I firmly believe the Christian Church actually needs to change dramatically to continue to exist in any meaningful manner. The pattern of existence from half a century ago will not help the church live into the future, nor will it help the world to find a better path to living peacefully and justly. Part of that change is the need for members to connect once more with the early church pattern of each member finding their particular gift(s) and then actively using that gift(s) to help the community, which will then help the particular congregation grow. I've even heard of churches that have done this that actually intentionally, amiably separated to create additional congregations more closely connected with the communities from which they drew members. Some church growth experts speak of satellite congregations connected under a founding church where closed circuit television allows a single pastor to preach to a variety of congregations using different worship styles and focused on a slightly different manner of carrying out their mission.

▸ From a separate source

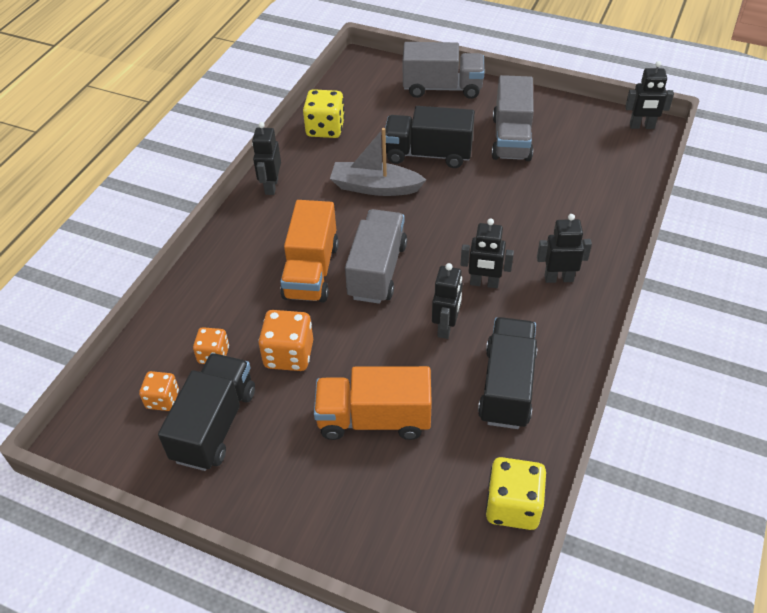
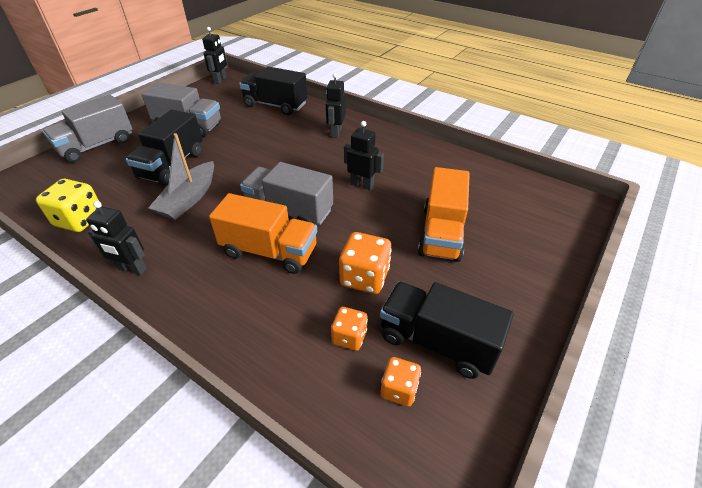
camera: 80 degrees left, 5 degrees down
grey truck [403,42,484,99] -> grey truck turned 150 degrees counterclockwise [42,95,133,163]
black robot [460,218,514,288] -> none
black truck [478,317,538,429] -> black truck moved to [239,67,307,115]
yellow dice [486,457,546,530] -> none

I've recently video taped a sermon trying to fit what one church might have wanted. I sent them the disk and never heard back from them until the disk returned. I'm preparing to do another and have decided that I will do this one as I have become comfortable delivering the message. As a colleague from Iowa (now in Wisconsin) said, "I'm [sixty] years old! I don't have to apologize for what I know, or what I believe." I will continue to try to learn, to adapt, but I really don't need to be like the religious leaders of Jesus' time trying to fit into the political realities to the point of losing who I am from my faith perspective; rather I need to remain true to my faith, and seek to find ways that will help others understand my beliefs, as well as trying to understand theirs.
If persons of faith can learn to respectfully live with one another without declaring only one stated set of beliefs are true, I believe we can start learning that the Divine has come repeatedly to help us try to understand what we CAN be. We need to learn to see the person behind the beliefs, to see the child of the divine rather than an enemy to be conquered, subjugated, converted.
Perhaps by sharing, we can begin to learn from one another.